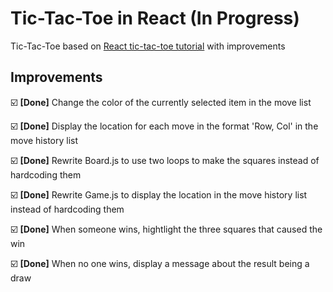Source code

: # Tic-Tac-Toe in React (In Progress)

Tic-Tac-Toe based on <a href="https://reactjs.org/tutorial/tutorial.html#inspecting-the-starter-code">React tic-tac-toe tutorial</a> with improvements

## Improvements

:ballot_box_with_check: **[Done]** Change the color of the currently selected item in the move list

:ballot_box_with_check: **[Done]** Display the location for each move in the format 'Row, Col' in the move history list

:ballot_box_with_check: **[Done]** Rewrite Board.js to use two loops to make the squares instead of hardcoding them

:ballot_box_with_check: **[Done]** Rewrite Game.js to display the location in the move history list instead of hardcoding them

:ballot_box_with_check: **[Done]** When someone wins, hightlight the three squares that caused the win

:ballot_box_with_check: **[Done]** When no one wins, display a message about the result being a draw
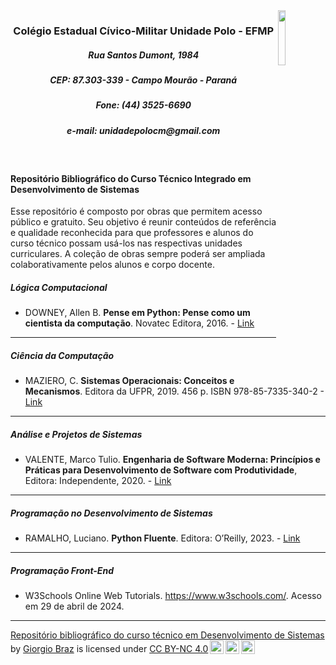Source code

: <img src="https://gist.github.com/assets/29463682/62945834-c04c-4ad8-a046-bd8637b23fa2" width="15%" height="15%" align="right">
      <h3 style="text-align: center;">Colégio Estadual Cívico-Militar Unidade Polo - EFMP</h3>
      <h5 style="text-align: center;">Rua Santos Dumont, 1984</h5>
      <h5 style="text-align: center;">CEP: 87.303-339 - Campo Mourão - Paraná</h5>
      <h5 style="text-align: center;">Fone: (44) 3525-6690</h5>
      <h5 style="text-align: center;">e-mail: unidadepolocm@gmail.com</h5>
<br>

#### Repositório Bibliográfico do Curso Técnico Integrado em Desenvolvimento de Sistemas

Esse repositório é composto por obras que permitem acesso público e gratuito. Seu objetivo é reunir conteúdos de referência e qualidade reconhecida para que professores e alunos do curso técnico possam usá-los nas respectivas unidades curriculares. A coleção de obras sempre poderá ser ampliada colaborativamente pelos alunos e corpo docente.

##### Lógica Computacional

* DOWNEY, Allen B. **Pense em Python: Pense como um cientista da computação**. Novatec Editora, 2016. - [Link](https://penseallen.github.io/PensePython2e/)

---
##### Ciência da Computação

* MAZIERO, C. **Sistemas Operacionais: Conceitos e Mecanismos**. Editora da UFPR, 2019. 456 p. ISBN 978-85-7335-340-2 - [Link](https://www.researchgate.net/publication/343921399_Sistemas_Operacionais_Conceitos_e_Mecanismos "https://www.researchgate.net/publication/343921399_Sistemas_Operacionais_Conceitos_e_Mecanismos")

---
##### Análise e Projetos de Sistemas

* VALENTE, Marco Tulio. **Engenharia de Software Moderna: Princípios e Práticas para Desenvolvimento de Software com Produtividade**, Editora: Independente, 2020. - [Link](https://engsoftmoderna.info/)

---
#####  Programação no Desenvolvimento de Sistemas

* RAMALHO, Luciano. **Python Fluente**. Editora: O’Reilly, 2023. - [Link](https://pythonfluente.com/)

---
##### Programação Front-End

* W3Schools Online Web Tutorials. https://www.w3schools.com/. Acesso em 29 de abril de 2024.

<!-- ### Para ir além -->

<!-- * [Repositório no GitHub](https://github.com/Universidade-Livre/ciencia-da-computacao) -->

<!-- <img src="https://mirrors.creativecommons.org/presskit/buttons/88x31/png/by-nc.png" width="10%" height="25%" align="right"> -->

---

<p xmlns:cc="http://creativecommons.org/ns#" xmlns:dct="http://purl.org/dc/terms/"><a property="dct:title" rel="cc:attributionURL" href="https://gist.github.com/unidadepolocm-ds/ac08fa606100ca8e84e9a566a325fd6e">Repositório bibliográfico do curso técnico em Desenvolvimento de Sistemas</a> by <a rel="cc:attributionURL dct:creator" property="cc:attributionName" href="http://giorgiobraz.com">Giorgio Braz</a> is licensed under <a href="https://creativecommons.org/licenses/by-nc/4.0/?ref=chooser-v1" target="_blank" rel="license noopener noreferrer" style="display:inline-block;">CC BY-NC 4.0<img style="height:22px!important;margin-left:3px;vertical-align:text-bottom;" src="https://mirrors.creativecommons.org/presskit/icons/cc.svg?ref=chooser-v1" alt=""><img style="height:22px!important;margin-left:3px;vertical-align:text-bottom;" src="https://mirrors.creativecommons.org/presskit/icons/by.svg?ref=chooser-v1" alt=""><img style="height:22px!important;margin-left:3px;vertical-align:text-bottom;" src="https://mirrors.creativecommons.org/presskit/icons/nc.svg?ref=chooser-v1" alt=""></a></p>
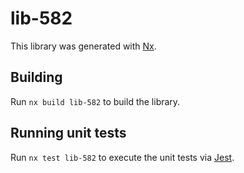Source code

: # lib-582

This library was generated with [Nx](https://nx.dev).

## Building

Run `nx build lib-582` to build the library.

## Running unit tests

Run `nx test lib-582` to execute the unit tests via [Jest](https://jestjs.io).
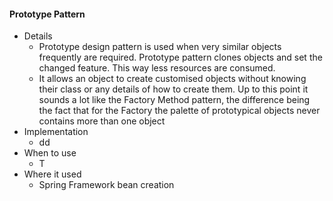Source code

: #### Prototype Pattern

  - Details
      - Prototype design pattern is used when very similar objects frequently are required. Prototype pattern clones objects and set the changed feature. This way less resources are consumed.
      - It allows an object to create customised objects without knowing their class or any details of how to create them. Up to this point it sounds a lot like the Factory Method pattern, the difference being the fact that for the Factory the palette of prototypical objects never contains more than one object
  - Implementation
      - dd
  - When to use
      - T
  - Where it used
      - Spring Framework bean creation
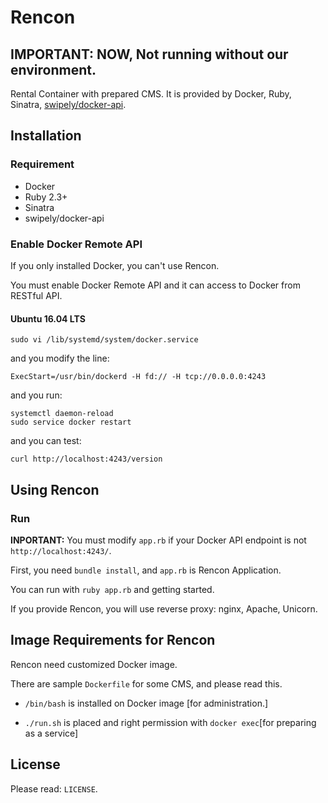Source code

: Rencon
======================
## **IMPORTANT:** NOW, Not running without our environment.
Rental Container with prepared CMS.
It is provided by Docker, Ruby, Sinatra, [swipely/docker-api](https://github.com/swipely/docker-api).

Installation
------
### Requirement
+ Docker
+ Ruby 2.3+
+ Sinatra
+ swipely/docker-api

### Enable Docker Remote API
If you only installed Docker, you can't use Rencon.

You must enable Docker Remote API and it can access to Docker from RESTful API.

#### Ubuntu 16.04 LTS
    sudo vi /lib/systemd/system/docker.service
and you modify the line:

    ExecStart=/usr/bin/dockerd -H fd:// -H tcp://0.0.0.0:4243
and you run:

    systemctl daemon-reload
    sudo service docker restart
and you can test:

    curl http://localhost:4243/version


Using Rencon
-------------
### Run
**INPORTANT:** You must modify `app.rb` if your Docker API endpoint is not `http://localhost:4243/`.


First, you need `bundle install`, and `app.rb` is Rencon Application.

You can run with `ruby app.rb` and getting started.

If you provide Rencon, you will use reverse proxy: nginx, Apache, Unicorn.

Image Requirements for Rencon
------------------------------
Rencon need customized Docker image.

There are sample `Dockerfile` for some CMS, and please read this.


+ `/bin/bash` is installed on Docker image [for administration.]


+ `./run.sh` is placed and right permission with `docker exec`[for preparing as a service]

License
--------
Please read: `LICENSE`.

※ ※ ※

What is needed:
Rewrite all of the records above, replacing every instance of "Done" with "Complete" and leaving everything else unchanged. Omit the pictures from your version.

Response to this task:
Source code

: # Tic-Tac-Toe in React (In Progress)

Tic-Tac-Toe based on <a href="https://reactjs.org/tutorial/tutorial.html#inspecting-the-starter-code">React tic-tac-toe tutorial</a> with improvements

## Improvements

:ballot_box_with_check: **[Complete]** Change the color of the currently selected item in the move list

:ballot_box_with_check: **[Complete]** Display the location for each move in the format 'Row, Col' in the move history list

:ballot_box_with_check: **[Complete]** Rewrite Board.js to use two loops to make the squares instead of hardcoding them

:ballot_box_with_check: **[Complete]** Rewrite Game.js to display the location in the move history list instead of hardcoding them

:ballot_box_with_check: **[Complete]** When someone wins, hightlight the three squares that caused the win

:ballot_box_with_check: **[Complete]** When no one wins, display a message about the result being a draw
Source code

: <img src="https://gist.github.com/assets/29463682/62945834-c04c-4ad8-a046-bd8637b23fa2" width="15%" height="15%" align="right">
      <h3 style="text-align: center;">Colégio Estadual Cívico-Militar Unidade Polo - EFMP</h3>
      <h5 style="text-align: center;">Rua Santos Dumont, 1984</h5>
      <h5 style="text-align: center;">CEP: 87.303-339 - Campo Mourão - Paraná</h5>
      <h5 style="text-align: center;">Fone: (44) 3525-6690</h5>
      <h5 style="text-align: center;">e-mail: unidadepolocm@gmail.com</h5>
<br>

#### Repositório Bibliográfico do Curso Técnico Integrado em Desenvolvimento de Sistemas

Esse repositório é composto por obras que permitem acesso público e gratuito. Seu objetivo é reunir conteúdos de referência e qualidade reconhecida para que professores e alunos do curso técnico possam usá-los nas respectivas unidades curriculares. A coleção de obras sempre poderá ser ampliada colaborativamente pelos alunos e corpo docente.

##### Lógica Computacional

* DOWNEY, Allen B. **Pense em Python: Pense como um cientista da computação**. Novatec Editora, 2016. - [Link](https://penseallen.github.io/PensePython2e/)

---
##### Ciência da Computação

* MAZIERO, C. **Sistemas Operacionais: Conceitos e Mecanismos**. Editora da UFPR, 2019. 456 p. ISBN 978-85-7335-340-2 - [Link](https://www.researchgate.net/publication/343921399_Sistemas_Operacionais_Conceitos_e_Mecanismos "https://www.researchgate.net/publication/343921399_Sistemas_Operacionais_Conceitos_e_Mecanismos")

---
##### Análise e Projetos de Sistemas

* VALENTE, Marco Tulio. **Engenharia de Software Moderna: Princípios e Práticas para Desenvolvimento de Software com Produtividade**, Editora: Independente, 2020. - [Link](https://engsoftmoderna.info/)

---
#####  Programação no Desenvolvimento de Sistemas

* RAMALHO, Luciano. **Python Fluente**. Editora: O’Reilly, 2023. - [Link](https://pythonfluente.com/)

---
##### Programação Front-End

* W3Schools Online Web Tutorials. https://www.w3schools.com/. Acesso em 29 de abril de 2024.

<!-- ### Para ir além -->

<!-- * [Repositório no GitHub](https://github.com/Universidade-Livre/ciencia-da-computacao) -->

<!-- <img src="https://mirrors.creativecommons.org/presskit/buttons/88x31/png/by-nc.png" width="10%" height="25%" align="right"> -->

---

<p xmlns:cc="http://creativecommons.org/ns#" xmlns:dct="http://purl.org/dc/terms/"><a property="dct:title" rel="cc:attributionURL" href="https://gist.github.com/unidadepolocm-ds/ac08fa606100ca8e84e9a566a325fd6e">Repositório bibliográfico do curso técnico em Desenvolvimento de Sistemas</a> by <a rel="cc:attributionURL dct:creator" property="cc:attributionName" href="http://giorgiobraz.com">Giorgio Braz</a> is licensed under <a href="https://creativecommons.org/licenses/by-nc/4.0/?ref=chooser-v1" target="_blank" rel="license noopener noreferrer" style="display:inline-block;">CC BY-NC 4.0<img style="height:22px!important;margin-left:3px;vertical-align:text-bottom;" src="https://mirrors.creativecommons.org/presskit/icons/cc.svg?ref=chooser-v1" alt=""><img style="height:22px!important;margin-left:3px;vertical-align:text-bottom;" src="https://mirrors.creativecommons.org/presskit/icons/by.svg?ref=chooser-v1" alt=""><img style="height:22px!important;margin-left:3px;vertical-align:text-bottom;" src="https://mirrors.creativecommons.org/presskit/icons/nc.svg?ref=chooser-v1" alt=""></a></p>
Source code

: # lib-582

This library was generated with [Nx](https://nx.dev).

## Building

Run `nx build lib-582` to build the library.

## Running unit tests

Run `nx test lib-582` to execute the unit tests via [Jest](https://jestjs.io).
Source code

: #### Prototype Pattern

  - Details
      - Prototype design pattern is used when very similar objects frequently are required. Prototype pattern clones objects and set the changed feature. This way less resources are consumed.
      - It allows an object to create customised objects without knowing their class or any details of how to create them. Up to this point it sounds a lot like the Factory Method pattern, the difference being the fact that for the Factory the palette of prototypical objects never contains more than one object
  - Implementation
      - dd
  - When to use
      - T
  - Where it used
      - Spring Framework bean creation
Source code

: Rencon
======================
## **IMPORTANT:** NOW, Not running without our environment.
Rental Container with prepared CMS.
It is provided by Docker, Ruby, Sinatra, [swipely/docker-api](https://github.com/swipely/docker-api).

Installation
------
### Requirement
+ Docker
+ Ruby 2.3+
+ Sinatra
+ swipely/docker-api

### Enable Docker Remote API
If you only installed Docker, you can't use Rencon.

You must enable Docker Remote API and it can access to Docker from RESTful API.

#### Ubuntu 16.04 LTS
    sudo vi /lib/systemd/system/docker.service
and you modify the line:

    ExecStart=/usr/bin/dockerd -H fd:// -H tcp://0.0.0.0:4243
and you run:

    systemctl daemon-reload
    sudo service docker restart
and you can test:

    curl http://localhost:4243/version


Using Rencon
-------------
### Run
**INPORTANT:** You must modify `app.rb` if your Docker API endpoint is not `http://localhost:4243/`.


First, you need `bundle install`, and `app.rb` is Rencon Application.

You can run with `ruby app.rb` and getting started.

If you provide Rencon, you will use reverse proxy: nginx, Apache, Unicorn.

Image Requirements for Rencon
------------------------------
Rencon need customized Docker image.

There are sample `Dockerfile` for some CMS, and please read this.


+ `/bin/bash` is installed on Docker image [for administration.]


+ `./run.sh` is placed and right permission with `docker exec`[for preparing as a service]

License
--------
Please read: `LICENSE`.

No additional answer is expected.